This question arose because of a complaint I made regarding something I admit I am having less and less patience with: attempts to explain away troublesome verses--scriptures that don’t gel with a doctrinal point--by appealing to the original Greek. The implication being, if only you knew the original text like I do, you’d have to agree. It’s all perfectly clear there. (And please note: none of this is meant as a swipe at SLP2. I am addressing an attitude and approach I’ve seen many times and I encourage you to read his posts.) Now, I don’t speak Greek, but I’ve taken a couple of courses over the years and my Greek (or, rather, my complete lack of Greek) puts me on par with most of the people I hear this from. They’ve taken some Greek in school, they own a lexicon, and they’ve learned to parrot arguments they have heard from others.
An example. On the day of Pentecost, following the death, burial, and resurrection of Jesus, the Holy Spirit was poured out and the Church born. The sound of the disciples worshipping in tongues drew the attention of a large crowd and Peter stood up and preached to them that Jesus was the Christ. The crowd responded by asking what they should do.

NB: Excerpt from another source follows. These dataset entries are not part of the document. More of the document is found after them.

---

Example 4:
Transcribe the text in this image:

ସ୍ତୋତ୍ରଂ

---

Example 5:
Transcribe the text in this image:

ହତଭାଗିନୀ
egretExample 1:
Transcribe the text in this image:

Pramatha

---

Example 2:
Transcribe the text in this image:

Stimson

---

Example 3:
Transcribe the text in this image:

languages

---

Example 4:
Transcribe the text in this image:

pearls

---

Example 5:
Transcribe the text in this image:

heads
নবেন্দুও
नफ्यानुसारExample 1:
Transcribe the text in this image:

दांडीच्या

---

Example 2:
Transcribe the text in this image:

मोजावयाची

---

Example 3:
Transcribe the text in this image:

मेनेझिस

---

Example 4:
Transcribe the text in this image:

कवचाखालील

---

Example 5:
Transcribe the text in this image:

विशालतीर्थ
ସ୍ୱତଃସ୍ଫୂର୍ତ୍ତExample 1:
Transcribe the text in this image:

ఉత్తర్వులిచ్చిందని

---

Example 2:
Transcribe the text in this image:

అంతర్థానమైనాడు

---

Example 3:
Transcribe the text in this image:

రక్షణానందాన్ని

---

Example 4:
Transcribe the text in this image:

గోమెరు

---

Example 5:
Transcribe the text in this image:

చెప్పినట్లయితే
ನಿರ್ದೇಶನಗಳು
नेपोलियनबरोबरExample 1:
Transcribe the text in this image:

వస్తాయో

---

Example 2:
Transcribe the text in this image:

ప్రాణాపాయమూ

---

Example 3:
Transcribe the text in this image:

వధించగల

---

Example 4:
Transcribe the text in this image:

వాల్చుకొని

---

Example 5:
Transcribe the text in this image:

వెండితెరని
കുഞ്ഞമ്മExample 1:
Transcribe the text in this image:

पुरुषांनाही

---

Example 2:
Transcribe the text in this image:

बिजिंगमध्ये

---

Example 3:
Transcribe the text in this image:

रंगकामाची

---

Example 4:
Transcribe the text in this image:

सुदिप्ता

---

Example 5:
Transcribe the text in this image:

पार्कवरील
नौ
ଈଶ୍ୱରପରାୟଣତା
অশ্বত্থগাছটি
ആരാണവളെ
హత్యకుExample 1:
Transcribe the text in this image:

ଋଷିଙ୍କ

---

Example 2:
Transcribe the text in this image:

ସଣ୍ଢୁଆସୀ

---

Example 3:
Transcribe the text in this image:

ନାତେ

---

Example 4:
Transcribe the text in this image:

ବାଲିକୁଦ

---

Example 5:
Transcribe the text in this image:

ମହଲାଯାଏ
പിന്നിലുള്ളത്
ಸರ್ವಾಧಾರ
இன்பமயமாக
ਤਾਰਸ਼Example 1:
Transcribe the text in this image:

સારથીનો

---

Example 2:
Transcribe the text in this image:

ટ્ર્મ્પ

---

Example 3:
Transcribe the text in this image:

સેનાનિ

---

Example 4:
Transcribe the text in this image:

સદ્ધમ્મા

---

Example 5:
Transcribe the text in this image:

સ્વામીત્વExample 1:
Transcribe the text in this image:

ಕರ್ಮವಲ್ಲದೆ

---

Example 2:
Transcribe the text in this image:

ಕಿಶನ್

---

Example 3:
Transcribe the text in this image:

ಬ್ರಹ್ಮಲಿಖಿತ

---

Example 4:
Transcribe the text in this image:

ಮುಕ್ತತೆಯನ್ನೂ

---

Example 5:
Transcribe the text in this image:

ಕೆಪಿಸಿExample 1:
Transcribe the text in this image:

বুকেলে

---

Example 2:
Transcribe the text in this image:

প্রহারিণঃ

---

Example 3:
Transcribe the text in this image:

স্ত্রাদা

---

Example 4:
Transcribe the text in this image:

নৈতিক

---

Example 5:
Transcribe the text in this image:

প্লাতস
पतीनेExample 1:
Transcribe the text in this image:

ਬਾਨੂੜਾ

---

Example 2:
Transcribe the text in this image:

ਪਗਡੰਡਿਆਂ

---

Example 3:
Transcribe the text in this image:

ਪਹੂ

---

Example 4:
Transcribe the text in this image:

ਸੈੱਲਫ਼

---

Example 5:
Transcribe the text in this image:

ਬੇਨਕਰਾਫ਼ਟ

And Peter said to them, "Repent and be baptized every one of you in the name of Jesus Christ for the forgiveness of your sins, and you will receive the gift of the Holy Spirit. For the promise is for you and for your children and for all who are far off, everyone whom the Lord our God calls to himself."
Acts 2:38-39Now I’ve blogged on baptism before and, while most churches have in some way integrated into their understanding of God’s salvation plan, there are many in the Evangelical community who steadfastly refuse to. They try to explain away this clear instruction in these verses by arguing that, in the Greek the word ‘repent’ and the word ‘your’ in ‘your sins’ are both plural and therefor the forgiveness must only relate to repentance. The fact that he said ‘repent and be baptized every one of you’ is completely glossed over.
But the issue goes beyond trying to win an argument through pedantry. First, it is promoting a poor understanding of translation. Word for word translation between languages, even closely related ones, is often all but impossible, but that does not mean that faithful and accurate translations are impossible. On the contrary, if you have a skilled translator, someone with knowledge of the culture and language, there is no reason to believe that a trustworthy translation is beyond reach.A second, and a more serious problem, involves a foundational principle of the Reformation: Sola Scriptura, ‘by scripture alone.’ This is the understanding that the Bible contains within it all we need to know God and to become saved, that every article of our faith should have a foundation in scripture, and that the truth revealed in scripture is available for everyone honestly seeking God. This is why Protestants promote Bible reading, have translated the Bible into so many languages, and have worked to make the Bible the most widely disseminated book in human history. This doesn’t mean understanding is always going to come easily or effortlessly. Peter warned us of the dangers of wresting the scripture to our own destruction (2 Peter 3:16), but we also have the example of the church in Berea, who searched the scriptures daily to confirm the teachings of Paul (Acts 17:11). The idea that the truth is truly available only to those who can read the Bible in its original languages makes a mockery of this principle. One of the inspirations for sola scriptura in the first place was to take the Bible out of the hands of the clergy and give it to all. Going back and looking at the original languages and cultures of the Bible can provide us was important insights, but if the only way you can defend a teaching is by hauling out your lexicon perhaps the teaching needs to be reconsidered.